(Collected data entries)
□ □ □ □

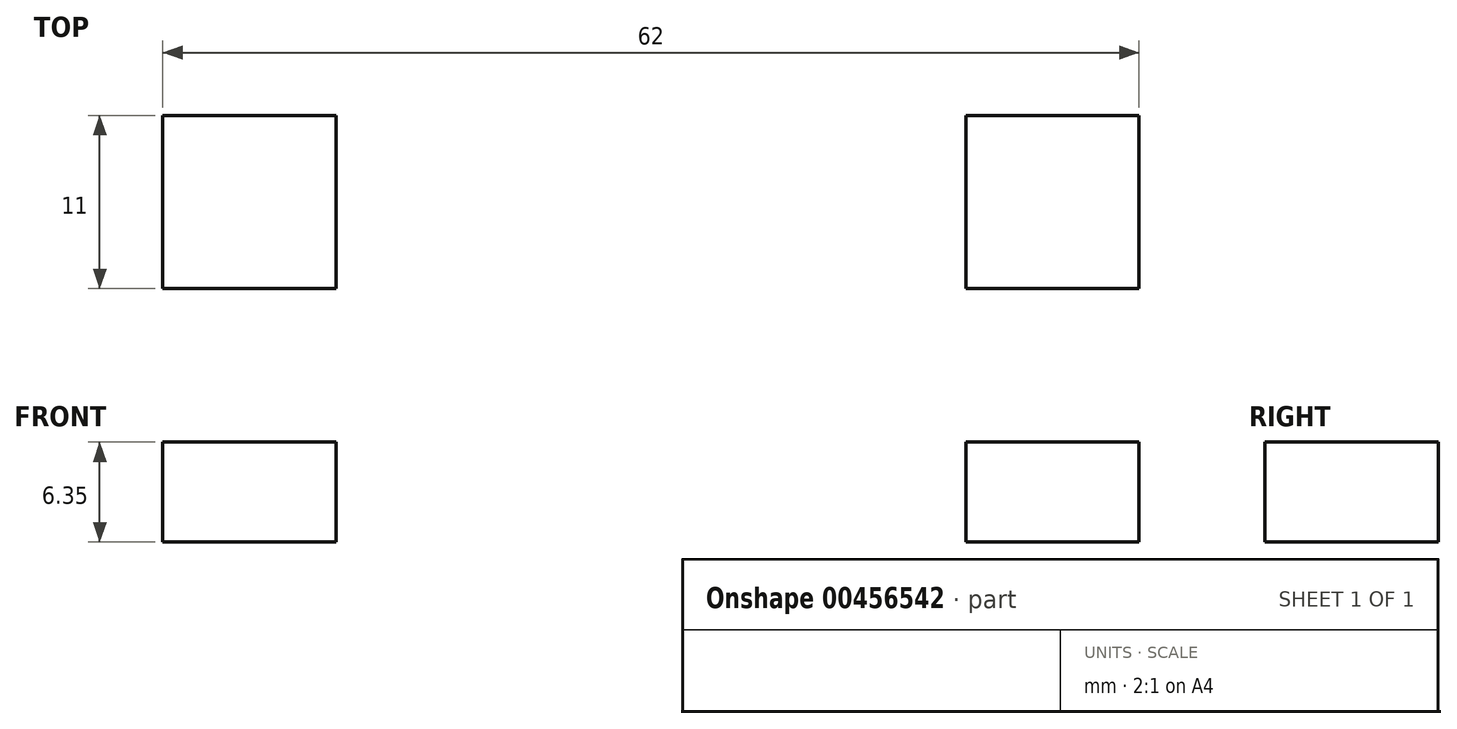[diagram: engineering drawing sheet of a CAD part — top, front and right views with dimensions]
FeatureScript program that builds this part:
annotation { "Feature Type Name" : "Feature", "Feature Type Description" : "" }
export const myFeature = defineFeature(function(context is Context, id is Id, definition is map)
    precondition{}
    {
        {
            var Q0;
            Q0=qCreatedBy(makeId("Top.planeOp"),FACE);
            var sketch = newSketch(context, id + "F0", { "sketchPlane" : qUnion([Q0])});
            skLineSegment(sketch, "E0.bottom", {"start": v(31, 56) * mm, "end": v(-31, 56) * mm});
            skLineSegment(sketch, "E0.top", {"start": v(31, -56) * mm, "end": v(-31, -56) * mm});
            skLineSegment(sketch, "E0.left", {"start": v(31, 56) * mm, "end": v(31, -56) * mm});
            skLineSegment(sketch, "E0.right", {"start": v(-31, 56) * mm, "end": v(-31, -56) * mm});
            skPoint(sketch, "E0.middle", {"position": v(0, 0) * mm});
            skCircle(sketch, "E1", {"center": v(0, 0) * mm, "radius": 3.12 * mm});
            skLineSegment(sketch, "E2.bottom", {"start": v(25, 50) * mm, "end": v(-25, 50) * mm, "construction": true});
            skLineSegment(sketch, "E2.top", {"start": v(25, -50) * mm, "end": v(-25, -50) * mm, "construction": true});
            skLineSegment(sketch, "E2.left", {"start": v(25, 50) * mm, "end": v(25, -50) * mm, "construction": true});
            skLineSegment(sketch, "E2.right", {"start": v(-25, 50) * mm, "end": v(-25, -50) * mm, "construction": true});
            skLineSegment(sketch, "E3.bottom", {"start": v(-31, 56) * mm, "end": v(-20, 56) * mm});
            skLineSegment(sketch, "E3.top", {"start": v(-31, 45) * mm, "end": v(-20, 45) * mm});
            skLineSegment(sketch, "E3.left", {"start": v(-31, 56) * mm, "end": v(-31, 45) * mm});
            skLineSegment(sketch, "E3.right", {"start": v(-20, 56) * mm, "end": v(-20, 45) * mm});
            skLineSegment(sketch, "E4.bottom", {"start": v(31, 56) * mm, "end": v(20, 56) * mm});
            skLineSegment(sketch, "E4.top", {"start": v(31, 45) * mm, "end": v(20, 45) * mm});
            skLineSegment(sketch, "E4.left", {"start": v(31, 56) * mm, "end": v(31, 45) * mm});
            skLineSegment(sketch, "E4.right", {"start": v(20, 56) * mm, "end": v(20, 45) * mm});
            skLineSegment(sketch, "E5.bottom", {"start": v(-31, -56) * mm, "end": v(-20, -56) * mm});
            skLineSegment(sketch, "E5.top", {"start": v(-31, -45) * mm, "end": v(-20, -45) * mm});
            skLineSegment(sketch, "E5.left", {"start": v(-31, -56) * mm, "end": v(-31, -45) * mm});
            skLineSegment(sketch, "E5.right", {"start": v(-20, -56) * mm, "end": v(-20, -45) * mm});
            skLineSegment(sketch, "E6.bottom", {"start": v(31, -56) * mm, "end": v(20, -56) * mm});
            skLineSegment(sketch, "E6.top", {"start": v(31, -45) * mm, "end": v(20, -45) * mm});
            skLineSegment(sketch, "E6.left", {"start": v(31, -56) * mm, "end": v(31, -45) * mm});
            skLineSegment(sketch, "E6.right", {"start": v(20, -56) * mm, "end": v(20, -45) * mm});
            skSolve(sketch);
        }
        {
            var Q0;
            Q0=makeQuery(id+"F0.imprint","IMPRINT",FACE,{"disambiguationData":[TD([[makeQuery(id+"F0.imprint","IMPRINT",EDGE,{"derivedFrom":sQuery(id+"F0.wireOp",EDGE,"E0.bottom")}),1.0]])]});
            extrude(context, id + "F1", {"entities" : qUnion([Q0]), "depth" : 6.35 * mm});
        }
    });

□ □ □ □

▸ **Do this**
Reproduce every one of the records above line for line, leaving out the pictures.

▸ **Full response**
[diagram: engineering drawing sheet of a CAD part — top, front and right views with dimensions]
FeatureScript program that builds this part:
annotation { "Feature Type Name" : "Feature", "Feature Type Description" : "" }
export const myFeature = defineFeature(function(context is Context, id is Id, definition is map)
    precondition{}
    {
        {
            var Q0;
            Q0=qCreatedBy(makeId("Top.planeOp"),FACE);
            var sketch = newSketch(context, id + "F0", { "sketchPlane" : qUnion([Q0])});
            skLineSegment(sketch, "E0.bottom", {"start": v(31, 56) * mm, "end": v(-31, 56) * mm});
            skLineSegment(sketch, "E0.top", {"start": v(31, -56) * mm, "end": v(-31, -56) * mm});
            skLineSegment(sketch, "E0.left", {"start": v(31, 56) * mm, "end": v(31, -56) * mm});
            skLineSegment(sketch, "E0.right", {"start": v(-31, 56) * mm, "end": v(-31, -56) * mm});
            skPoint(sketch, "E0.middle", {"position": v(0, 0) * mm});
            skCircle(sketch, "E1", {"center": v(0, 0) * mm, "radius": 3.12 * mm});
            skLineSegment(sketch, "E2.bottom", {"start": v(25, 50) * mm, "end": v(-25, 50) * mm, "construction": true});
            skLineSegment(sketch, "E2.top", {"start": v(25, -50) * mm, "end": v(-25, -50) * mm, "construction": true});
            skLineSegment(sketch, "E2.left", {"start": v(25, 50) * mm, "end": v(25, -50) * mm, "construction": true});
            skLineSegment(sketch, "E2.right", {"start": v(-25, 50) * mm, "end": v(-25, -50) * mm, "construction": true});
            skLineSegment(sketch, "E3.bottom", {"start": v(-31, 56) * mm, "end": v(-20, 56) * mm});
            skLineSegment(sketch, "E3.top", {"start": v(-31, 45) * mm, "end": v(-20, 45) * mm});
            skLineSegment(sketch, "E3.left", {"start": v(-31, 56) * mm, "end": v(-31, 45) * mm});
            skLineSegment(sketch, "E3.right", {"start": v(-20, 56) * mm, "end": v(-20, 45) * mm});
            skLineSegment(sketch, "E4.bottom", {"start": v(31, 56) * mm, "end": v(20, 56) * mm});
            skLineSegment(sketch, "E4.top", {"start": v(31, 45) * mm, "end": v(20, 45) * mm});
            skLineSegment(sketch, "E4.left", {"start": v(31, 56) * mm, "end": v(31, 45) * mm});
            skLineSegment(sketch, "E4.right", {"start": v(20, 56) * mm, "end": v(20, 45) * mm});
            skLineSegment(sketch, "E5.bottom", {"start": v(-31, -56) * mm, "end": v(-20, -56) * mm});
            skLineSegment(sketch, "E5.top", {"start": v(-31, -45) * mm, "end": v(-20, -45) * mm});
            skLineSegment(sketch, "E5.left", {"start": v(-31, -56) * mm, "end": v(-31, -45) * mm});
            skLineSegment(sketch, "E5.right", {"start": v(-20, -56) * mm, "end": v(-20, -45) * mm});
            skLineSegment(sketch, "E6.bottom", {"start": v(31, -56) * mm, "end": v(20, -56) * mm});
            skLineSegment(sketch, "E6.top", {"start": v(31, -45) * mm, "end": v(20, -45) * mm});
            skLineSegment(sketch, "E6.left", {"start": v(31, -56) * mm, "end": v(31, -45) * mm});
            skLineSegment(sketch, "E6.right", {"start": v(20, -56) * mm, "end": v(20, -45) * mm});
            skSolve(sketch);
        }
        {
            var Q0;
            Q0=makeQuery(id+"F0.imprint","IMPRINT",FACE,{"disambiguationData":[TD([[makeQuery(id+"F0.imprint","IMPRINT",EDGE,{"derivedFrom":sQuery(id+"F0.wireOp",EDGE,"E0.bottom")}),1.0]])]});
            extrude(context, id + "F1", {"entities" : qUnion([Q0]), "depth" : 6.35 * mm});
        }
    });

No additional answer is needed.